Track down each line below containing the string "appears" and copy it.

### Data records
>>>>>

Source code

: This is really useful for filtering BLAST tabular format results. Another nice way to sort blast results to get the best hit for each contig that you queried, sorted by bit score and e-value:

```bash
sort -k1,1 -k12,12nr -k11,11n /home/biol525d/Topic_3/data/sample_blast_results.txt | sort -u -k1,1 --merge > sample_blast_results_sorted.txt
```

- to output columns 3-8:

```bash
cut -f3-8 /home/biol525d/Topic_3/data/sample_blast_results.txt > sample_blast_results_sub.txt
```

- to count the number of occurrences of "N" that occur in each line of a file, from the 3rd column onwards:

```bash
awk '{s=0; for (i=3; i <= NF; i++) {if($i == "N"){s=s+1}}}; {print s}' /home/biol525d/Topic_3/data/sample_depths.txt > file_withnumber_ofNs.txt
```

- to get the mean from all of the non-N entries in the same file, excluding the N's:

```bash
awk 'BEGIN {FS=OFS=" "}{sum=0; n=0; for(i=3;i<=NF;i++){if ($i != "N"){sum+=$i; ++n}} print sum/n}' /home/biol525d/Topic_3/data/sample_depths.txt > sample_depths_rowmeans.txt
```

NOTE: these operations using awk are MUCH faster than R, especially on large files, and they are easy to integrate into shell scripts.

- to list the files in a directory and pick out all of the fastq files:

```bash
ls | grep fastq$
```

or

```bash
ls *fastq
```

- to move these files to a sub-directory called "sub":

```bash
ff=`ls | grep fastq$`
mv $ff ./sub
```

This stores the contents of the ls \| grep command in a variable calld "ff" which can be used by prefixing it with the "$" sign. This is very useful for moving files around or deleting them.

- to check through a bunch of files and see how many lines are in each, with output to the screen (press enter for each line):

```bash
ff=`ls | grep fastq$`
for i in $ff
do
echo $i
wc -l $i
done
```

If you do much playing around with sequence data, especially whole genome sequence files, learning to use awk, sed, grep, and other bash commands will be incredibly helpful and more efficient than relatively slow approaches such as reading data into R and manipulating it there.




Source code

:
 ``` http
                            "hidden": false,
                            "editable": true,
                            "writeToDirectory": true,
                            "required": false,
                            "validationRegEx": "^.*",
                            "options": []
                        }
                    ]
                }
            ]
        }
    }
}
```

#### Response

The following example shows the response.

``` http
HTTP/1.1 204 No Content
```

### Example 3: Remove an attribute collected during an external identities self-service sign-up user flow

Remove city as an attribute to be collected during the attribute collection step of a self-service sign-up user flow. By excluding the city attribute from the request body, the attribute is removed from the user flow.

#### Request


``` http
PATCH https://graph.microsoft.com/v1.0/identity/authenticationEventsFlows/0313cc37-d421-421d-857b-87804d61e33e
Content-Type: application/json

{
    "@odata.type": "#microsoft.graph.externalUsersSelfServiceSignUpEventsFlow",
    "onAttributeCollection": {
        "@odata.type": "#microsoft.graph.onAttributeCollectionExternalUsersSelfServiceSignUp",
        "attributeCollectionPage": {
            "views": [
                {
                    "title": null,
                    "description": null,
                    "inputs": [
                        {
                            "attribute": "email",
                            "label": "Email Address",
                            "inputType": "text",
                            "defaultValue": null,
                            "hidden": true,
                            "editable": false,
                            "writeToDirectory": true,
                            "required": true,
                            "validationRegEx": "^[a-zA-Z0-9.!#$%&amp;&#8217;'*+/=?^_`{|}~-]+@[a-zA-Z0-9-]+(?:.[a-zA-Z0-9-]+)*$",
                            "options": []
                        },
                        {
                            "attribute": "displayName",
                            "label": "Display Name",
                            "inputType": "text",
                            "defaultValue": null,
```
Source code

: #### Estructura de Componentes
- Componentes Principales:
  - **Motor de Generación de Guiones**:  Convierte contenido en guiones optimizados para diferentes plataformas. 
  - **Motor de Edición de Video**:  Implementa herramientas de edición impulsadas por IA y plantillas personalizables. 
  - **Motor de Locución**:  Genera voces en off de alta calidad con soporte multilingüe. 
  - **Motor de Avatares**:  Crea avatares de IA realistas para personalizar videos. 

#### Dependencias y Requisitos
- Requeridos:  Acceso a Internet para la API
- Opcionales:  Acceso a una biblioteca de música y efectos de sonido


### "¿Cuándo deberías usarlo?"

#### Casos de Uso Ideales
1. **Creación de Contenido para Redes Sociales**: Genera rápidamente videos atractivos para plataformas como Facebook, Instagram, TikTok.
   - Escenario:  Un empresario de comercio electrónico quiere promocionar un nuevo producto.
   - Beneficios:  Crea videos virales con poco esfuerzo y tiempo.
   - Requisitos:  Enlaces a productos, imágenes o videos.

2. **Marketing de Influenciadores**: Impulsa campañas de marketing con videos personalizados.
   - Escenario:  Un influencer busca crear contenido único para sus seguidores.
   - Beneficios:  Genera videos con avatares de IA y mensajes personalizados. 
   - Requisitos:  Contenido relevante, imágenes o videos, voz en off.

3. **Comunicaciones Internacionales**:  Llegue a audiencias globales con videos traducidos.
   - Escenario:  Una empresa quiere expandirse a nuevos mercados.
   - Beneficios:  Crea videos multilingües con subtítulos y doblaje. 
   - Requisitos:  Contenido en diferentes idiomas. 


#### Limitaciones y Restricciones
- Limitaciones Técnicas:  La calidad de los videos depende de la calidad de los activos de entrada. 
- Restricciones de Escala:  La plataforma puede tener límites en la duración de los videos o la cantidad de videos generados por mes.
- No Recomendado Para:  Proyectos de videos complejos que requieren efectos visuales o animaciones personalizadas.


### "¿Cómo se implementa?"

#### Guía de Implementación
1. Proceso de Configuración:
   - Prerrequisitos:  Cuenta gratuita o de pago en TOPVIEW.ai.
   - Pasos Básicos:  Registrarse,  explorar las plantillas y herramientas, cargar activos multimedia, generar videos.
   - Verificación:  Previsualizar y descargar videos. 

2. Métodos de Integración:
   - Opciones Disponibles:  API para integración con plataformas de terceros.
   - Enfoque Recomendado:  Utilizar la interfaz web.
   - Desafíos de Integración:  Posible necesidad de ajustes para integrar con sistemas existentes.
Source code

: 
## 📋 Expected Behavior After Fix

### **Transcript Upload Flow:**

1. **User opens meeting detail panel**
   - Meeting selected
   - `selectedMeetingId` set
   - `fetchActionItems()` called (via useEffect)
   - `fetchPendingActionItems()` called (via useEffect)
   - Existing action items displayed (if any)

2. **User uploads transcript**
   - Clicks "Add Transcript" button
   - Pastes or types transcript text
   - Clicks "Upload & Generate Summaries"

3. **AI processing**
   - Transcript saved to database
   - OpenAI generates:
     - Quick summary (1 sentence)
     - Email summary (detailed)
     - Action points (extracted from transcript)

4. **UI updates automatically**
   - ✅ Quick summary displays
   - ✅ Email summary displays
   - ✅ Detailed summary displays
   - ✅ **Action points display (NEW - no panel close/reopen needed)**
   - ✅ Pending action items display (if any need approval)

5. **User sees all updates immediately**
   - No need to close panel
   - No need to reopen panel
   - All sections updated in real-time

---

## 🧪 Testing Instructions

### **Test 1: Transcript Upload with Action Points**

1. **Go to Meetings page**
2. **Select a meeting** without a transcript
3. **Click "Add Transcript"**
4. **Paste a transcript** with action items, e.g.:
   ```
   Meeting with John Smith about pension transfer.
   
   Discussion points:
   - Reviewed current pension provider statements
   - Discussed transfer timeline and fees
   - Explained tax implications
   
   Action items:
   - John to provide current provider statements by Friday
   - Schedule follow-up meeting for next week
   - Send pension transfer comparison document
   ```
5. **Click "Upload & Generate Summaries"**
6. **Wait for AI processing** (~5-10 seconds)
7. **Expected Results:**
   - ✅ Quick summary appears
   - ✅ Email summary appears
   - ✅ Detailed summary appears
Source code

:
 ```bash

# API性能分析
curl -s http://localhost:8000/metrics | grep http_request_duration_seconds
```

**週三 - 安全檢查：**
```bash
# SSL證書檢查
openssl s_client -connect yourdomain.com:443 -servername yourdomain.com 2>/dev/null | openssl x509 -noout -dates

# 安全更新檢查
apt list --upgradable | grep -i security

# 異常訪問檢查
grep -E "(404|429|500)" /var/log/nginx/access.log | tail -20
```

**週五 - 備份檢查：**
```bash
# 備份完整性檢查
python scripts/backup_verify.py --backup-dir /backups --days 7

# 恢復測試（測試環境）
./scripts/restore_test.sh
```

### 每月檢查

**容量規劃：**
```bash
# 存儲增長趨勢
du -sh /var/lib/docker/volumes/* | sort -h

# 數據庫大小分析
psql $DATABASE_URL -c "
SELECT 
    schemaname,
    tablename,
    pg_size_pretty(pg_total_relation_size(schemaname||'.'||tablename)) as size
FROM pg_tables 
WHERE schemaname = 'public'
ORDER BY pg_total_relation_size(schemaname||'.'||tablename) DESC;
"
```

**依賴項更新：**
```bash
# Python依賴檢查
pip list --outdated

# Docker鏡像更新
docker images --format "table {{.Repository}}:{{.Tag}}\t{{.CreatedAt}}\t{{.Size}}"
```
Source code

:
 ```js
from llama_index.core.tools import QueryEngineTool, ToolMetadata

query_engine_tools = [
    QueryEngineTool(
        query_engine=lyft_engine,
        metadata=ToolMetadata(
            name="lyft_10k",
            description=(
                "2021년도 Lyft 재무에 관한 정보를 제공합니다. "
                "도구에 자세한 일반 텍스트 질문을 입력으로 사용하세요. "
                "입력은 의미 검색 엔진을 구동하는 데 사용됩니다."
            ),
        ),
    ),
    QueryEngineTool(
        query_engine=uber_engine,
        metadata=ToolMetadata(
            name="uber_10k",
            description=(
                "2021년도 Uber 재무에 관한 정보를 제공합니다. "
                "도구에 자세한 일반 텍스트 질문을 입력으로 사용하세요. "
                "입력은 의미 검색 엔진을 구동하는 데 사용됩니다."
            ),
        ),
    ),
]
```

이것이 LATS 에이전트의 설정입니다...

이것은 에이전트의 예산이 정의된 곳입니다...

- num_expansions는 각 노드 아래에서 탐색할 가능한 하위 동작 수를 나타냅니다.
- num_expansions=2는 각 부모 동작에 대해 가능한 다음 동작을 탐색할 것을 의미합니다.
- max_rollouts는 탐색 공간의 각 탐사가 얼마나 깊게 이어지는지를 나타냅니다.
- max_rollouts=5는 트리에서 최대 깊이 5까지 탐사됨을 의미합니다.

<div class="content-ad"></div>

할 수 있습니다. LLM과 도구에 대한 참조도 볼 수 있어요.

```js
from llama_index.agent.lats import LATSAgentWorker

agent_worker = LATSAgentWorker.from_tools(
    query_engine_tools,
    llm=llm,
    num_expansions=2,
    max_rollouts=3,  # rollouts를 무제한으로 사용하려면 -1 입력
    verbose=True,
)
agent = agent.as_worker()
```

<<<<<

### Solution for this task
   - ✅ Quick summary appears
   - ✅ Email summary appears
   - ✅ Detailed summary appears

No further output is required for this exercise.